また、足元のデータが揃わないまま政策決定をする状況がコロナ禍でありました。とはいえ、調査環境が悪化する中、新しいデータを集めるのも困難です。政府は、ビッグデータを含む多様な代替データで足元の状況を「当てにいく統計」を検討すべきです。一方、当たったかどうかを事後的に確認し、作成方法を修正するため、統計調査に基づくしっかりとした統計も必要です。この2つを組み合わせた新たな発想からの体系化が必要です。

足元のデータが見えるようになれば、現状のような年に1回とか数年に1回、PDCAサイクルを回すのではなく、政策の見直しサイクルを速く回せるようになると期待しています。

コメント

川口:
日本の統計制度を振り返ると、e-Statの整備、miripoといった形でデータの利用環境は着実に改善している一方、国際的に日本は申請の煩雑さ、アクセス制限が引き続き課題となっています。しかし日本は、1億2,400万人の人口を有するので非常に大きなデータ基盤を作ることができ、国際標準の構築リーダーにもなり得る潜在力を持っていると思います。

日本におけるエビデンスの活用先として労働市場がありますが、日本の労働政策は職の再配置重視の政策になっていて、米国型の労働市場を志向しているとも考えられます。しかし、米国型の労働市場を目指す労働政策を進めていくにはかなり慎重な検討が必要であり、制度設計には多元的視点が必要です。かつ、エビデンスを作らないことには行政的な対応を考えることも非常に難しいでしょう。

ですので、行政データを使ったデータ整備を進め、それを国際発信していくことがますます重要となり、リモートアクセスの更なる進展や、匿名化処理を通じた個人情報保護と高度利用の両立実現が引き続き求められます。それを基に日本発のエビデンスを発信し、世界のエビデンス形成に日本が貢献するという視点も必要でしょう。
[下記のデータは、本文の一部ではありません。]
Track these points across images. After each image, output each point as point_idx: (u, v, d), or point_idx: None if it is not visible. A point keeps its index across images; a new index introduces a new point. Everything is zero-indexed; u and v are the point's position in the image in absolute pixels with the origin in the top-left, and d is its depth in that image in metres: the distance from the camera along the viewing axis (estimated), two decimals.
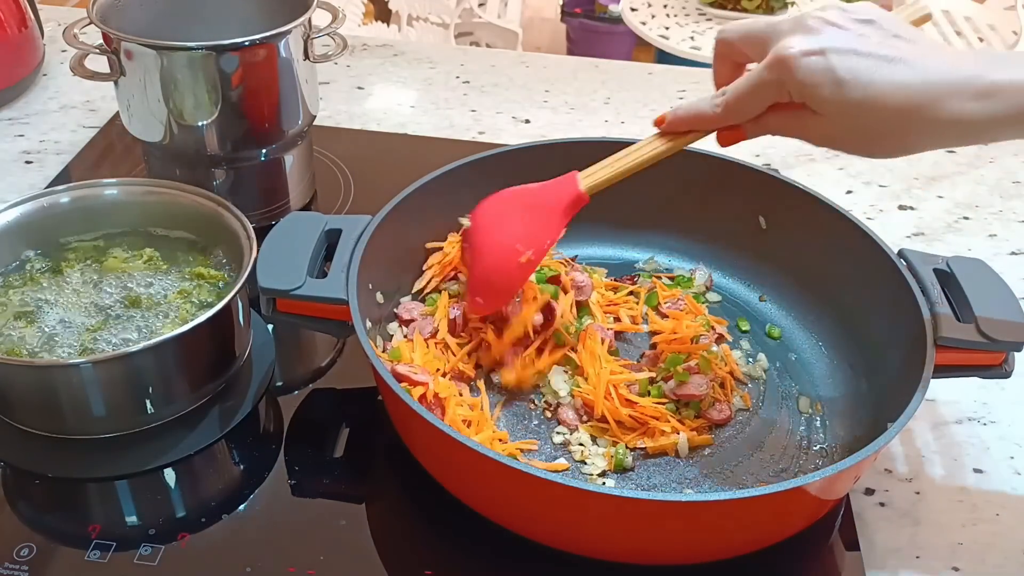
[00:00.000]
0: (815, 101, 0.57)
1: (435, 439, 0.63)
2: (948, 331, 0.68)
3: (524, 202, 0.73)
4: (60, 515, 0.68)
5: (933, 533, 0.70)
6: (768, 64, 0.58)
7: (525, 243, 0.71)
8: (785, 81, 0.58)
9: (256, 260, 0.72)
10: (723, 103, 0.63)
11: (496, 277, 0.72)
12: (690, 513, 0.58)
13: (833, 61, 0.56)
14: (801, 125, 0.60)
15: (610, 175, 0.70)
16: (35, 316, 0.74)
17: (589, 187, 0.71)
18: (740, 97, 0.61)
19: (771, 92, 0.59)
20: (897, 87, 0.56)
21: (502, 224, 0.72)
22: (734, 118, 0.63)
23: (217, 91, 0.86)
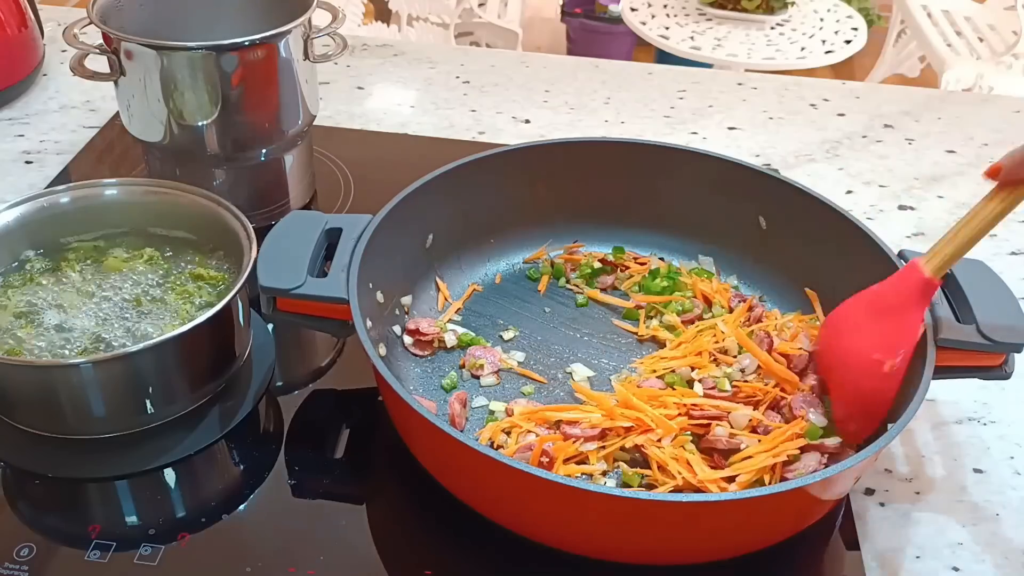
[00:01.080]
0: None
1: (435, 439, 0.63)
2: (948, 332, 0.68)
3: (873, 308, 0.69)
4: (60, 515, 0.68)
5: (933, 533, 0.70)
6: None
7: (884, 351, 0.66)
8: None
9: (256, 260, 0.72)
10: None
11: (865, 397, 0.67)
12: (690, 513, 0.58)
13: None
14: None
15: (953, 250, 0.66)
16: (35, 316, 0.74)
17: (936, 269, 0.67)
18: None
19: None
20: None
21: (855, 339, 0.68)
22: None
23: (217, 91, 0.86)
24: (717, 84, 1.29)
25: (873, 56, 2.99)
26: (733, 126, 1.20)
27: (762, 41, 2.57)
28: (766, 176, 0.86)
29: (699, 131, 1.18)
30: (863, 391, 0.67)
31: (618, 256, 0.89)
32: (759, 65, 2.43)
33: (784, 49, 2.53)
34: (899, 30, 2.91)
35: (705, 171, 0.87)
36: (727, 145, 1.15)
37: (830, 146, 1.16)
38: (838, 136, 1.18)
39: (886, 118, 1.23)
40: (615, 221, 0.91)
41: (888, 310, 0.68)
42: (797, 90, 1.28)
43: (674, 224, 0.90)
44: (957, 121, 1.22)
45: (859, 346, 0.68)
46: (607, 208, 0.90)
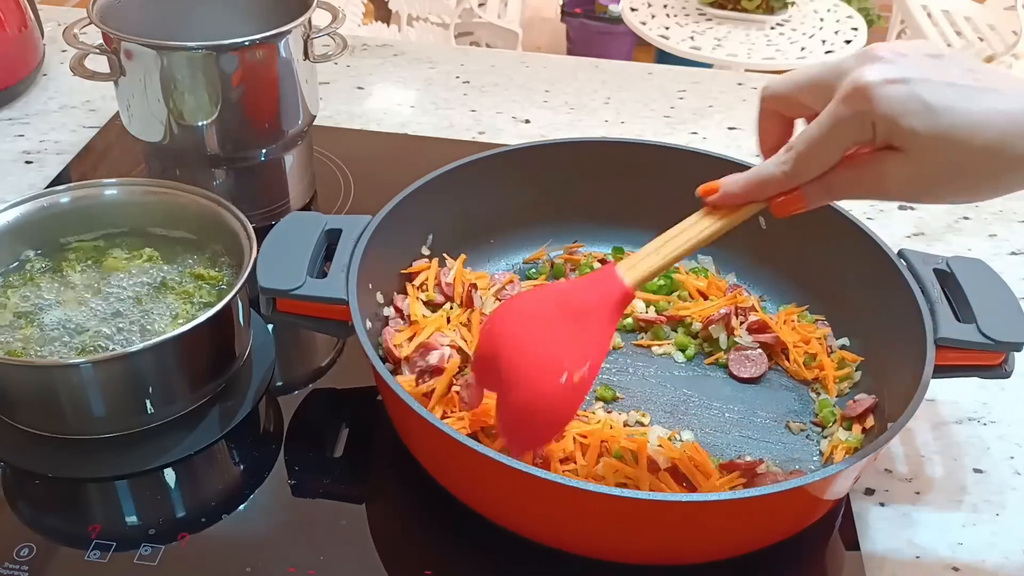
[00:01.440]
0: (903, 135, 0.50)
1: (435, 439, 0.63)
2: (948, 331, 0.68)
3: (560, 309, 0.60)
4: (60, 515, 0.68)
5: (933, 533, 0.70)
6: (843, 97, 0.51)
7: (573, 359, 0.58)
8: (867, 114, 0.50)
9: (256, 260, 0.72)
10: (792, 157, 0.54)
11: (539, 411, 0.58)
12: (690, 513, 0.58)
13: (918, 89, 0.49)
14: (879, 173, 0.52)
15: (658, 265, 0.60)
16: (35, 316, 0.74)
17: (636, 281, 0.60)
18: (814, 145, 0.53)
19: (851, 131, 0.51)
20: (995, 114, 0.49)
21: (540, 339, 0.59)
22: (806, 173, 0.54)
23: (217, 91, 0.86)
24: (717, 84, 1.29)
25: None
26: (733, 126, 1.20)
27: (762, 41, 2.57)
28: None
29: (699, 131, 1.18)
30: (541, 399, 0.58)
31: (617, 256, 0.89)
32: (759, 65, 2.43)
33: (784, 49, 2.53)
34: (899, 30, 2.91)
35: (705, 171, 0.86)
36: (727, 145, 1.15)
37: None
38: None
39: None
40: (615, 221, 0.91)
41: (581, 315, 0.59)
42: None
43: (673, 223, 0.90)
44: None
45: (545, 348, 0.59)
46: (607, 208, 0.90)
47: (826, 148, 0.53)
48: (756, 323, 0.80)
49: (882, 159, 0.52)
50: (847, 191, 0.55)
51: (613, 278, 0.60)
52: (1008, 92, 0.50)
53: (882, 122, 0.50)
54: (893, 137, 0.50)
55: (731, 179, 0.58)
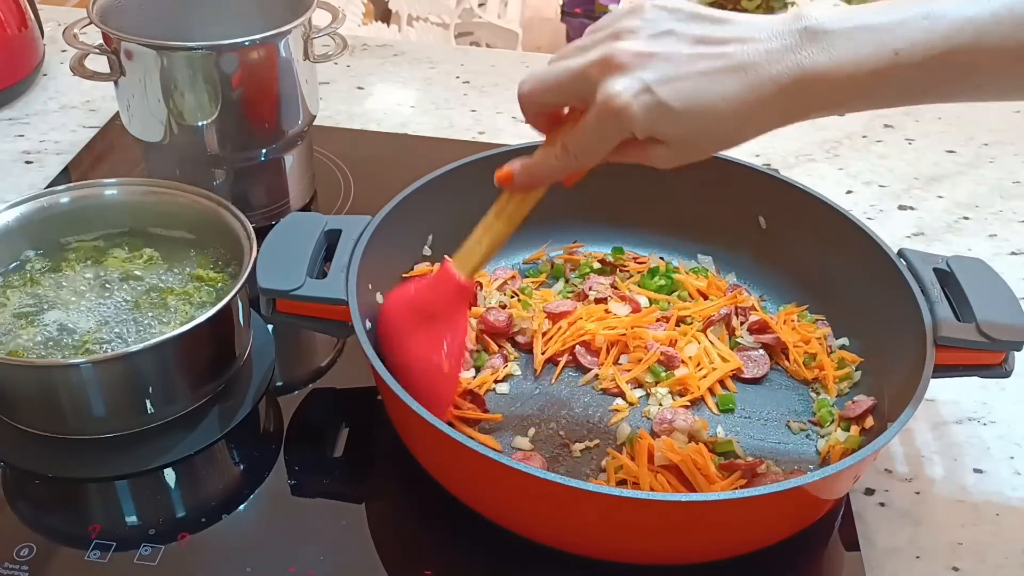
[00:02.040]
0: (660, 135, 0.56)
1: (435, 439, 0.63)
2: (948, 331, 0.68)
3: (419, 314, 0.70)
4: (60, 515, 0.68)
5: (933, 533, 0.70)
6: (601, 115, 0.56)
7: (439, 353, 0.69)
8: (625, 126, 0.56)
9: (256, 260, 0.72)
10: (571, 157, 0.60)
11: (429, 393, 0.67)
12: (690, 513, 0.58)
13: (661, 94, 0.54)
14: (648, 157, 0.59)
15: (483, 254, 0.68)
16: (35, 316, 0.74)
17: (468, 274, 0.68)
18: (586, 151, 0.59)
19: (613, 137, 0.57)
20: (728, 100, 0.54)
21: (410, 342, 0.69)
22: (579, 167, 0.61)
23: (217, 91, 0.86)
24: None
25: None
26: None
27: None
28: (766, 176, 0.86)
29: None
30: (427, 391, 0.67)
31: (617, 256, 0.89)
32: None
33: None
34: None
35: (705, 171, 0.86)
36: None
37: (830, 146, 1.16)
38: (838, 136, 1.18)
39: (886, 118, 1.23)
40: (615, 221, 0.91)
41: (434, 316, 0.69)
42: None
43: (674, 224, 0.90)
44: (957, 121, 1.22)
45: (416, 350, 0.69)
46: (607, 208, 0.90)
47: (594, 150, 0.59)
48: (757, 323, 0.80)
49: (647, 147, 0.58)
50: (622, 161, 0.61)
51: (449, 276, 0.69)
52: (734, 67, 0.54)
53: (638, 129, 0.56)
54: (652, 135, 0.56)
55: (521, 168, 0.64)
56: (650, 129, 0.56)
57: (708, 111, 0.55)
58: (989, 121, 1.23)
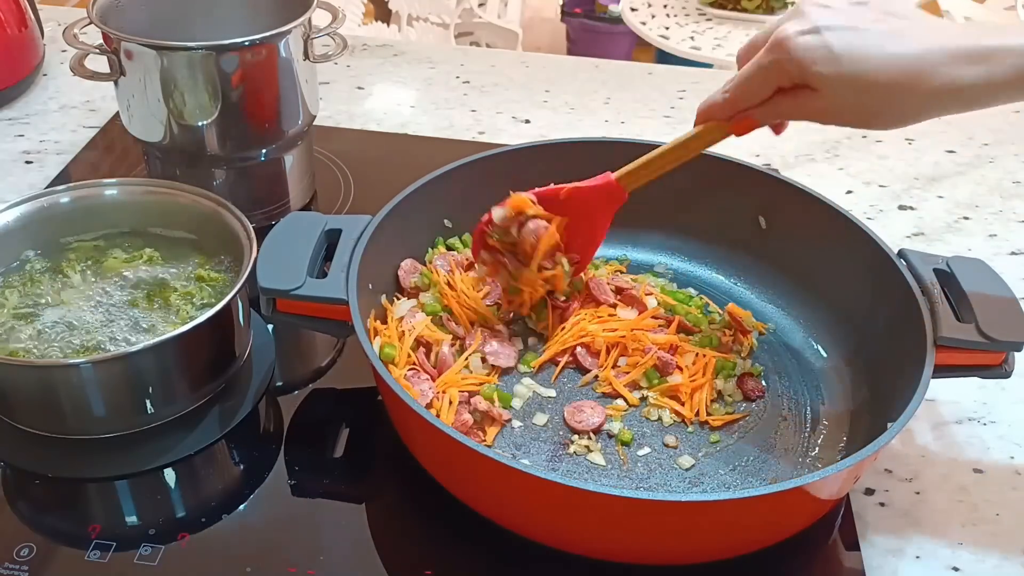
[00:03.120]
0: (813, 78, 0.59)
1: (435, 439, 0.63)
2: (948, 331, 0.68)
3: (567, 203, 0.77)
4: (60, 515, 0.68)
5: (933, 533, 0.70)
6: (767, 48, 0.61)
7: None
8: (782, 61, 0.60)
9: (256, 260, 0.72)
10: (731, 89, 0.66)
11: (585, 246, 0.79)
12: (690, 513, 0.58)
13: (828, 37, 0.58)
14: (802, 104, 0.62)
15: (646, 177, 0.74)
16: (35, 316, 0.74)
17: (627, 185, 0.75)
18: (744, 83, 0.64)
19: (772, 74, 0.62)
20: (892, 58, 0.57)
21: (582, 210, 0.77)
22: (743, 102, 0.65)
23: (217, 91, 0.86)
24: (717, 84, 1.27)
25: None
26: None
27: None
28: (766, 176, 0.86)
29: None
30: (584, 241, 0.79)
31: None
32: None
33: None
34: None
35: (705, 171, 0.87)
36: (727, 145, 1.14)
37: (830, 146, 1.16)
38: (838, 136, 1.18)
39: None
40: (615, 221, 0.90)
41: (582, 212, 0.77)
42: None
43: (674, 224, 0.90)
44: (957, 121, 1.22)
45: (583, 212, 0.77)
46: None
47: (753, 86, 0.64)
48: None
49: (801, 94, 0.62)
50: (784, 115, 0.65)
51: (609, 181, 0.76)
52: (912, 36, 0.58)
53: (795, 67, 0.60)
54: (805, 78, 0.60)
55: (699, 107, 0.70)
56: (805, 69, 0.59)
57: (867, 67, 0.58)
58: (989, 121, 1.23)
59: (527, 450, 0.72)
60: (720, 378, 0.78)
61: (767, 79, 0.63)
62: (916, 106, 0.59)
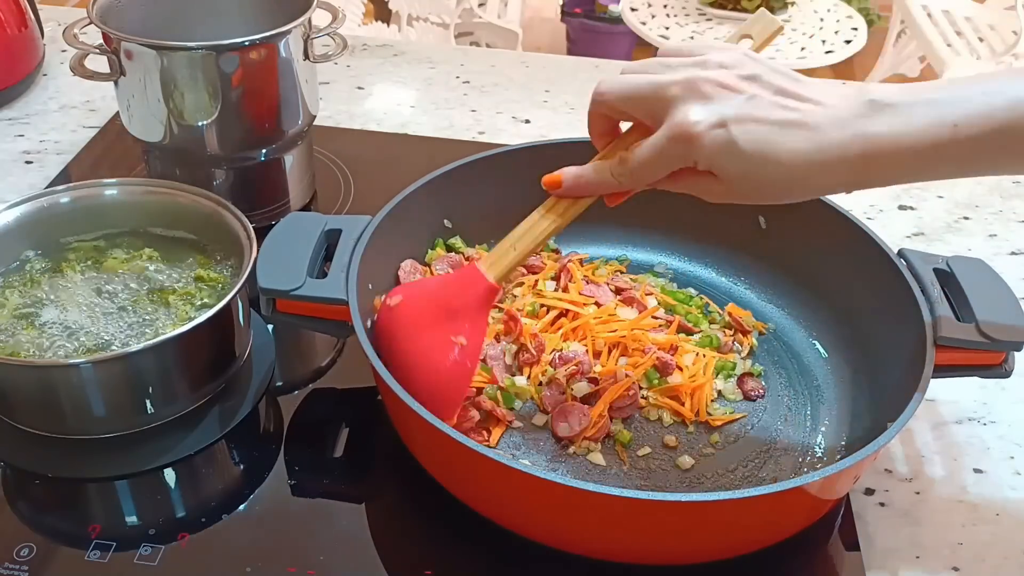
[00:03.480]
0: (718, 169, 0.58)
1: (435, 439, 0.63)
2: (948, 331, 0.68)
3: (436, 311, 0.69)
4: (60, 515, 0.68)
5: (933, 533, 0.70)
6: (672, 137, 0.58)
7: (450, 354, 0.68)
8: (691, 154, 0.58)
9: (256, 260, 0.72)
10: (628, 173, 0.62)
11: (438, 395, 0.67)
12: (690, 513, 0.58)
13: (735, 133, 0.56)
14: (698, 188, 0.61)
15: (516, 257, 0.67)
16: (35, 316, 0.74)
17: (498, 277, 0.68)
18: (645, 167, 0.61)
19: (676, 161, 0.60)
20: (794, 154, 0.56)
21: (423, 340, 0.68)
22: (636, 185, 0.63)
23: (217, 91, 0.86)
24: None
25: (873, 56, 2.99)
26: None
27: None
28: None
29: None
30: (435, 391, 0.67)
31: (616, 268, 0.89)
32: None
33: (784, 49, 2.53)
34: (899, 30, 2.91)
35: None
36: None
37: None
38: None
39: None
40: (614, 221, 0.91)
41: (456, 313, 0.68)
42: None
43: (674, 224, 0.90)
44: None
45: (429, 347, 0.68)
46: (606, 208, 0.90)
47: (654, 170, 0.61)
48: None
49: (701, 178, 0.60)
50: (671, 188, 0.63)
51: (477, 277, 0.68)
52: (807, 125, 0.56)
53: (704, 160, 0.58)
54: (711, 168, 0.59)
55: (572, 175, 0.65)
56: (713, 163, 0.58)
57: (773, 160, 0.57)
58: None
59: (527, 450, 0.72)
60: (720, 378, 0.78)
61: (669, 165, 0.60)
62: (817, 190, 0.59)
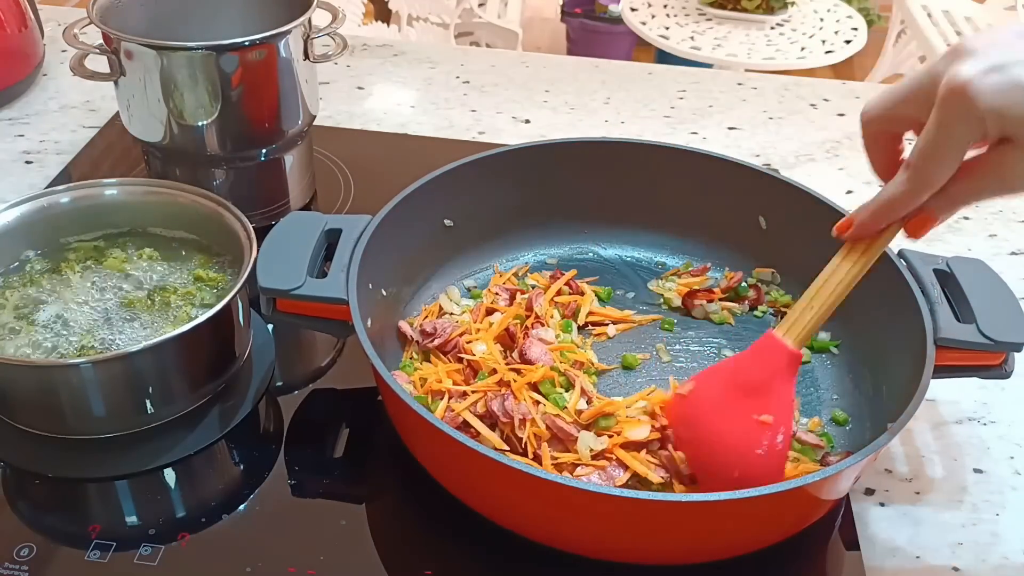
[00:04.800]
0: (1013, 124, 0.49)
1: (435, 439, 0.63)
2: (948, 331, 0.68)
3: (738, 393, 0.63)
4: (60, 515, 0.68)
5: (933, 533, 0.70)
6: (943, 101, 0.49)
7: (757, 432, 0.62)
8: (971, 112, 0.49)
9: (256, 260, 0.72)
10: (912, 174, 0.53)
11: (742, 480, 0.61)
12: (690, 513, 0.58)
13: (1017, 74, 0.47)
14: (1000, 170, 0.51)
15: (814, 318, 0.62)
16: (35, 316, 0.74)
17: (798, 342, 0.63)
18: (929, 155, 0.52)
19: (962, 133, 0.50)
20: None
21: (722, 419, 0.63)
22: (929, 186, 0.53)
23: (217, 91, 0.86)
24: (717, 84, 1.29)
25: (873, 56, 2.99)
26: (733, 126, 1.20)
27: (762, 41, 2.57)
28: (766, 176, 0.86)
29: (699, 131, 1.18)
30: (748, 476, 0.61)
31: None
32: (759, 65, 2.43)
33: (784, 49, 2.53)
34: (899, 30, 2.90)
35: (705, 171, 0.87)
36: (727, 145, 1.15)
37: (830, 146, 1.16)
38: (838, 136, 1.18)
39: None
40: (615, 222, 0.91)
41: (759, 390, 0.63)
42: (797, 90, 1.28)
43: (674, 224, 0.90)
44: None
45: (729, 427, 0.63)
46: (607, 209, 0.90)
47: (942, 155, 0.52)
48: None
49: (999, 155, 0.51)
50: (972, 196, 0.54)
51: (777, 346, 0.63)
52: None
53: (989, 116, 0.49)
54: (1004, 128, 0.49)
55: (860, 210, 0.59)
56: (1002, 115, 0.48)
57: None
58: None
59: None
60: None
61: (956, 140, 0.50)
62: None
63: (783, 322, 0.64)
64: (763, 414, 0.62)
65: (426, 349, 0.77)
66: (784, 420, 0.62)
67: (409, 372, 0.75)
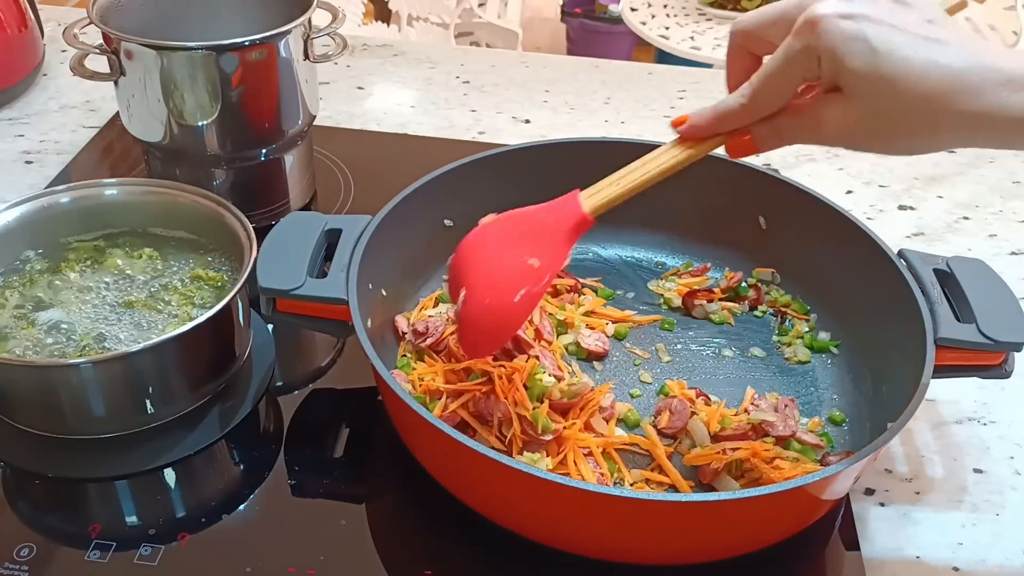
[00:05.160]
0: (843, 73, 0.51)
1: (435, 439, 0.63)
2: (948, 331, 0.68)
3: (520, 229, 0.65)
4: (60, 515, 0.68)
5: (933, 533, 0.70)
6: (797, 30, 0.52)
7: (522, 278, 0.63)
8: (814, 47, 0.51)
9: (256, 260, 0.72)
10: (750, 91, 0.56)
11: (491, 316, 0.64)
12: (690, 513, 0.58)
13: (868, 29, 0.50)
14: (819, 116, 0.54)
15: (618, 192, 0.63)
16: (35, 316, 0.74)
17: (594, 208, 0.63)
18: (768, 78, 0.54)
19: (800, 65, 0.52)
20: (935, 66, 0.50)
21: (496, 255, 0.64)
22: (762, 107, 0.56)
23: (217, 91, 0.86)
24: (717, 84, 1.29)
25: None
26: None
27: None
28: (766, 176, 0.86)
29: None
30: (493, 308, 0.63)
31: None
32: None
33: None
34: None
35: (705, 171, 0.86)
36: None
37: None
38: None
39: None
40: (615, 222, 0.90)
41: (536, 235, 0.64)
42: None
43: (674, 224, 0.90)
44: None
45: (500, 263, 0.64)
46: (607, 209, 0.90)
47: (778, 81, 0.54)
48: None
49: (824, 102, 0.54)
50: (791, 135, 0.57)
51: (574, 203, 0.64)
52: (957, 47, 0.51)
53: (826, 57, 0.51)
54: (836, 75, 0.52)
55: (698, 112, 0.60)
56: (837, 60, 0.51)
57: (908, 69, 0.50)
58: None
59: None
60: None
61: (793, 70, 0.53)
62: (948, 125, 0.51)
63: (590, 188, 0.64)
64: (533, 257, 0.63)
65: (419, 348, 0.77)
66: (547, 271, 0.63)
67: (407, 371, 0.75)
改革の方向性は明らかになっており、これを着実に実行するためには阪本さんに続く有能な改革型人材の配置が鍵になるでしょう。日本がEBPMを国際的にリードすることを引き続き期待したいと思います。

質疑応答

Q:

人材の確保についてはどのように取り組まれてきたのでしょうか。あるいは今後の展望についてコメントを頂ければと思います。

阪本:

統計行政に従事する職員は減ってきていますが、私自身、調査の統廃合や、外部委託、職員調査の調査員調査化等によるものと考えていました。ただ、数年前の統計問題の際、そうした合理化にとどまらず、調査の企画部門や審査部門の体制も薄いことが露呈しました。

そうした部門に定員をきちんと付けると同時に、これに充てられる人材を育成するため、行政内部の統計の資格を設けるようにしました。統計行政の場合は、分析だけでなく、調査の企画や実査の指導ができるスキルも必要なので、それらのできる職員を認定しています。そうしたもののほか、総務省の定員を各省に併任するといった工夫もしています。

Q:

地方自治体の行政データを学術研究面で利活用するのはまだまだ簡単ではないとのことですが、今後どのようなリーダーシップを取っていかれるのでしょうか。

阪本:

自治体の統計課では、法定受託事務として国がお願いする仕事が多いのですが、県民経済計算など自治事務として自ら取り組むべき仕事も多いのです。従来、国は自治事務への関わりが薄かったため、予算を付けてそうしたものを技術的に支援することも始めています。

そもそも自治体内の統計課のステータスは、首長のデータへのこだわりによっても異なります。統計課長自体、自治体で更に偉くなるための単なるワンステップとして、統計業務経験のない課長が就くこともあります。自治体の統計専門家のキャリアパスも含めていろいろ相談しながら、国から地方への支援を増やす時期に差しかかっていると考えています。

この議事録はRIETI編集部の責任でまとめたものです。